If you've never been there, that first visit can be a swift kick in your reality. This is not terrain for sissies. Like most desert land, it hides its fragility and in this particular case, hides it well beneath a harsh exterior. The author calls it "a magical realm where everything struggles to hang on--to escape the threat of heat and talon and fang." Add to those hazards the constant shuffle of undocumented immigrant feet headed steadfastly north, the heavy footprints of drug smugglers laden with heavy packs of dope, and the booted feet of a variety of law enforcement personnel determined to keep an eye on both.

The remote desert oasis "full of stately saguaros and golden poppies" that first drew Bassett's attention has changed markedly since the monument was established in 1937. "By day, the national monument is an awe-inspiring delight. After dark, the 312,000-acre federally protected wilderness is transformed into a mini war zone," reported a recent edition of Audubon magazine. Because the barbed-wire fencing left over from cattle-ranching days doesn't deter the more than 1,000 individuals who nightly trek across the border, authorities are building a 30-mile-long, 5-foot-high barrier in Organ Pipe to cut down on illegal vehicle traffic responsible for environmental damage. (Never mind that wildlife that wander back and forth across the border will also be stopped in their tracks; that's another story.)

To say that the nature of the scenic attraction is changing, speedily and markedly, is an understatement. Bassett writes: "There's always a risk in returning to a place you've fallen in love with because of the changes that have occurred. This is unique ecology in fragile terrain, and the resources are being compromised to the point where many of the changes now taking place may prove irrevocable. I've been told there are a thousand miles of newly created foot trails that weren't here on my earlier visits. This area has been called the most dangerous park in the country and, unfortunately, in some ways, that's true."

However, Bassett believes serenity can still be found in Organ Pipe--but you need to get away from main roads and be brave enough to take off in new directions and explore side canyons along the way. "It's not difficult at all to find places of refuge and solitude in that monument, even today," she insists.

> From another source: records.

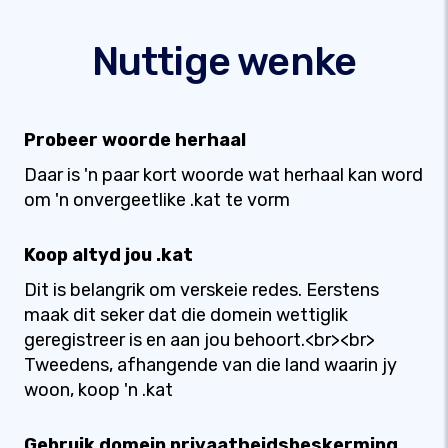
Nuttige wenke
Probeer woorde herhaal
Daar is 'n paar kort woorde wat herhaal kan word
om 'n onvergeetlike .kat te vorm
Koop altyd jou .kat
Dit is belangrik om verskeie redes. Eerstens
maak dit seker dat die domein wettiglik
geregistreer is en aan jou behoort.<br><br>
Tweedens, afhangende van die land waarin jy
woon, koop 'n .kat
Gebruik domein privaatheidsbeskerming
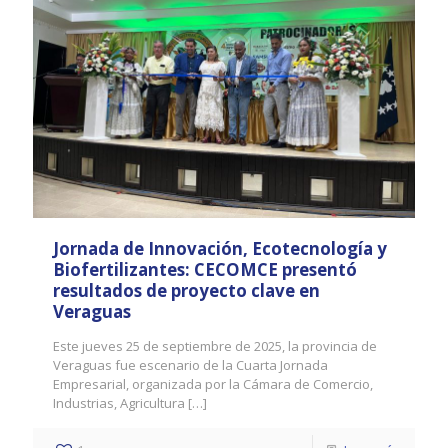
Jornada de Innovación, Ecotecnología y
Biofertilizantes: CECOMCE presentó
resultados de proyecto clave en
Veraguas
Este jueves 25 de septiembre de 2025, la provincia de
Veraguas fue escenario de la Cuarta Jornada
Empresarial, organizada por la Cámara de Comercio,
Industrias, Agricultura
[…]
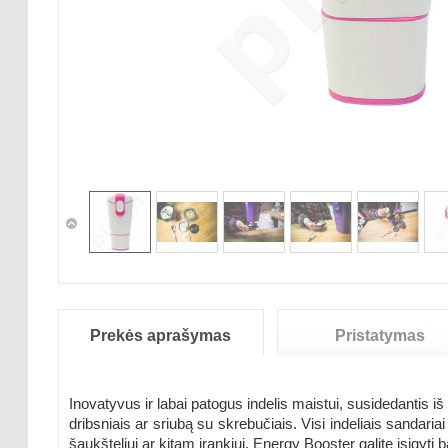
Prekės aprašymas
Pristatymas
Inovatyvus ir labai patogus indelis maistui, susidedantis iš 
dribsniais ar sriubą su skrebučiais. Visi indeliais sandariai
šaukšteliui ar kitam įrankiui. Energy Booster galite įsigyt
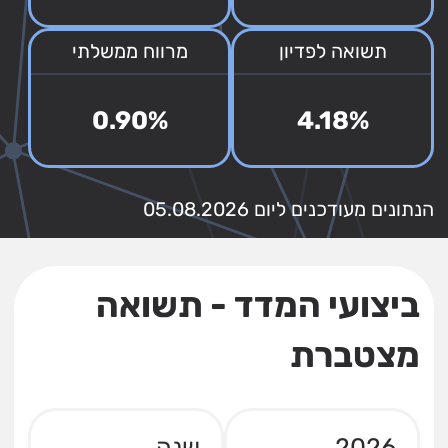
תשואה לפדיון
מרווח ממשלתי
0.90%
4.18%
הנתונים מעודכנים ליום 05.08.2026
ביצועי המדד - תשואה
מצטברת
2026
שנה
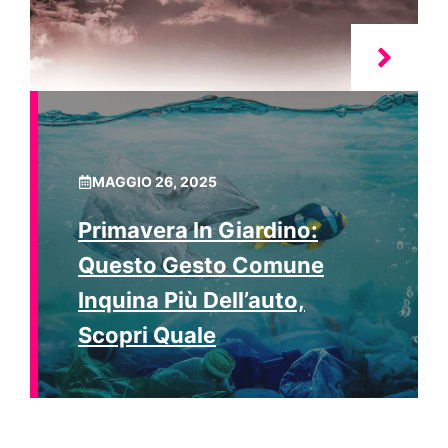
MAGGIO 26, 2025
Primavera In Giardino:
Questo Gesto Comune
Inquina Più Dell’auto,
Scopri Quale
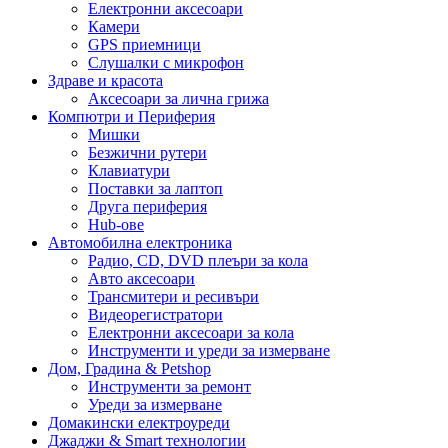
Електронни аксесоари
Камери
GPS приемници
Слушалки с микрофон
Здраве и красота
Аксесоари за лична грижа
Компютри и Периферия
Мишки
Безжични рутери
Клавиатури
Поставки за лаптоп
Друга периферия
Hub-ове
Автомобилна електроника
Радио, CD, DVD плеъри за кола
Авто аксесоари
Трансмитери и ресивъри
Видеорегистратори
Електронни аксесоари за кола
Инструменти и уреди за измерване
Дом, Градина & Petshop
Инструменти за ремонт
Уреди за измерване
Домакински електроуреди
Джаджи & Smart технологии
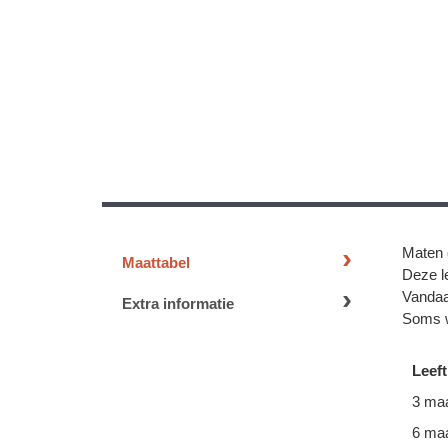
Maten 
Maattabel
Deze le
Vandaa
Extra informatie
Soms w
Leeft
3 ma
6 ma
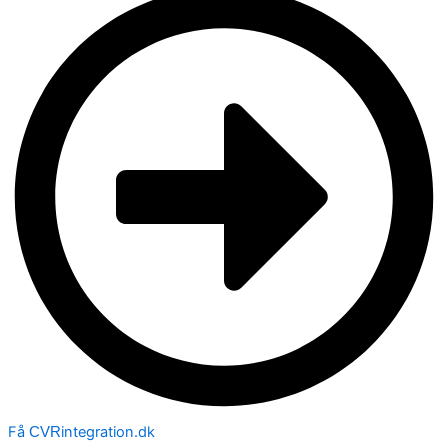
Få
integration.dk
CVR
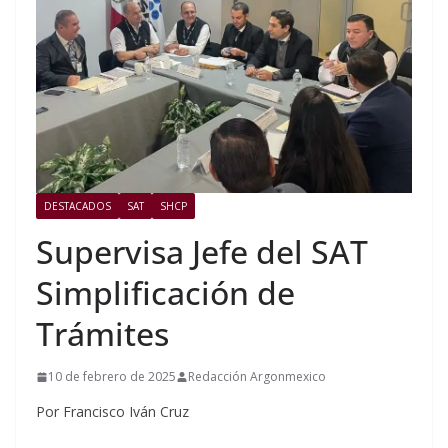
DESTACADOS
SAT
SHCP
Supervisa Jefe del SAT
Simplificación de
Trámites
10 de febrero de 2025
Redacción Argonmexico
Por Francisco Iván Cruz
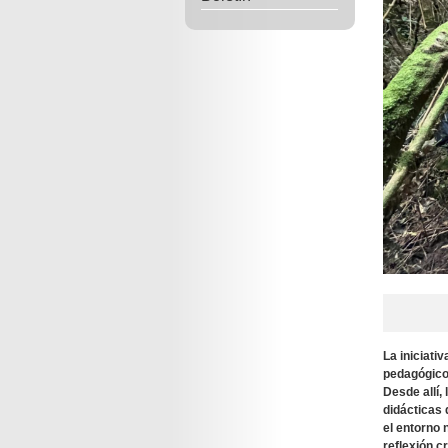
La iniciati
pedagógico 
Desde allí,
didácticas 
el entorno
reflexión c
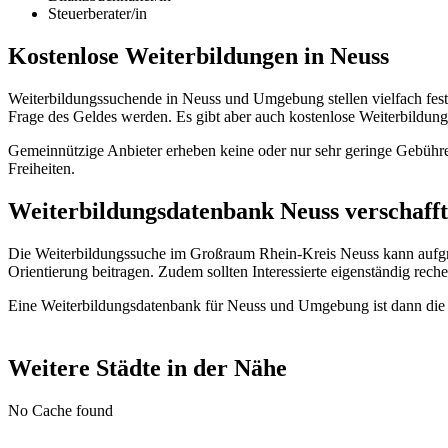
Steuerberater/in
Kostenlose Weiterbildungen in Neuss
Weiterbildungssuchende in Neuss und Umgebung stellen vielfach fes
Frage des Geldes werden. Es gibt aber auch kostenlose Weiterbildu
Gemeinnützige Anbieter erheben keine oder nur sehr geringe Gebühre
Freiheiten.
Weiterbildungsdatenbank Neuss verschafft 
Die Weiterbildungssuche im Großraum Rhein-Kreis Neuss kann aufgr
Orientierung beitragen. Zudem sollten Interessierte eigenständig reche
Eine Weiterbildungsdatenbank für Neuss und Umgebung ist dann die p
Weitere Städte in der Nähe
No Cache found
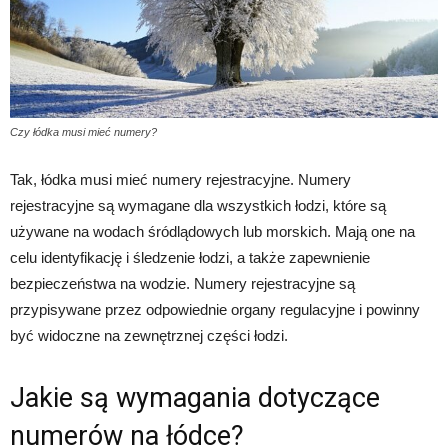
Czy łódka musi mieć numery?
Tak, łódka musi mieć numery rejestracyjne. Numery
rejestracyjne są wymagane dla wszystkich łodzi, które są
używane na wodach śródlądowych lub morskich. Mają one na
celu identyfikację i śledzenie łodzi, a także zapewnienie
bezpieczeństwa na wodzie. Numery rejestracyjne są
przypisywane przez odpowiednie organy regulacyjne i powinny
być widoczne na zewnętrznej części łodzi.
Jakie są wymagania dotyczące
numerów na łódce?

Bassett, editor of the Tucson Weekly at the time she took her initial trips to Organ Pipe, says she thinks of the land and what you find there as "the natural heartbeat of the desert." Along that theme, the book's final chapter, "Desert Heart," gives readers a reason to visit: "Everything I need to know can be learned in the desert," she writes. "Joy, sorrow, beauty, fear, trust, patience, tenacity. In the desert, knowledge comes intuitively if I listen."

Sensitive scenic photography by Tucson lensman Michael Hyatt and skillful text editing by series editor and noted travel writer Gregory McNamee make these 90-some pages flow smoothly.

Hyatt, who has been shooting in black-and-white format for 35 years, says the 15 images printed in the book show both the starkness and the beauty of the desert region through light and shadow: "It's elusive, but I believe these images, shot mostly at the height of summer heat, manage to capture the essence and the contrasts found in the area."